BL-OG: Selective, minimally invasive and activity dependent self-regulation of thalamic bursting
2014 Scientific Innovations Award
Christopher I. Moore, Ph.D.
Department of Neuroscience
A “burst” is a brief period of high-frequency activity in a neuron, an event that can have a powerful impact on brain circuits. Overly-exuberant bursting—for example, when bursts occur repeatedly in the same cell at a high rate—is thought to be a major contributor to symptoms in diseases like Parkinson’s or epilepsy. Here, Dr. Moore and his lab describe a set of studies to test a new method by which cells can detect and regulate their own bursting. They employ a natural form of light production— bioluminescence—to have individual cells signal when they express a burst.
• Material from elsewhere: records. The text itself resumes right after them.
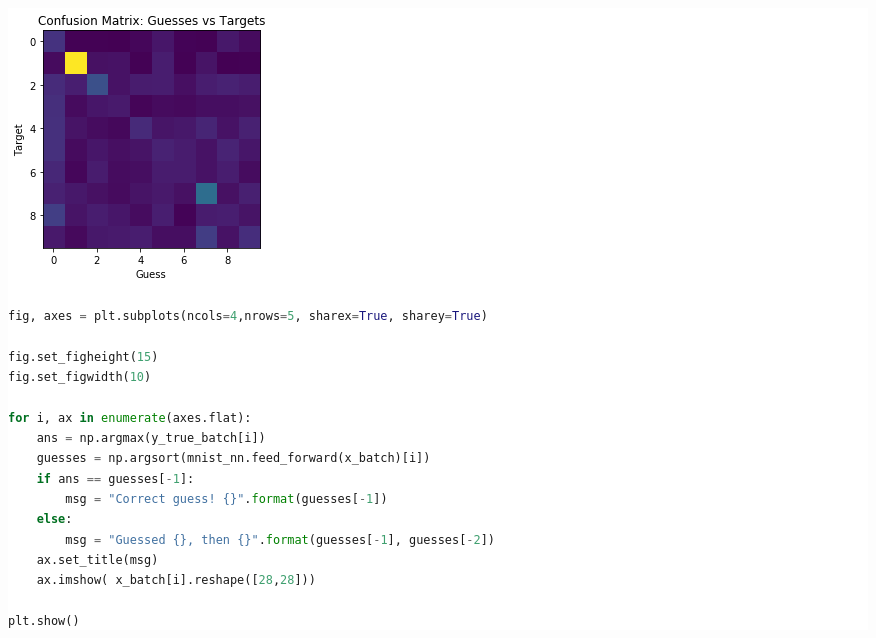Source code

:

![png](output_25_2.png)



```python
fig, axes = plt.subplots(ncols=4,nrows=5, sharex=True, sharey=True)

fig.set_figheight(15)
fig.set_figwidth(10)

for i, ax in enumerate(axes.flat):
    ans = np.argmax(y_true_batch[i])
    guesses = np.argsort(mnist_nn.feed_forward(x_batch)[i])
    if ans == guesses[-1]:
        msg = "Correct guess! {}".format(guesses[-1])
    else:
        msg = "Guessed {}, then {}".format(guesses[-1], guesses[-2])
    ax.set_title(msg)
    ax.imshow( x_batch[i].reshape([28,28]))

plt.show()
```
These ‘emitters’ are paired with optogenetic sensors, elements that sit in the cell membrane and decrease burst probability when they detect light. Using this entirely biological strategy, cells can provide their own ‘deep brain stimulation,’ changing ongoing activity only when they detect they are entering into a maladaptive pattern, obviating the need for chronic electrode implants. Such self-regulation could lead to new strategies for treating altered activity patterns in disease, and would be a powerful tool for testing the impact of these activity patterns on behavior and/or brain circuit function.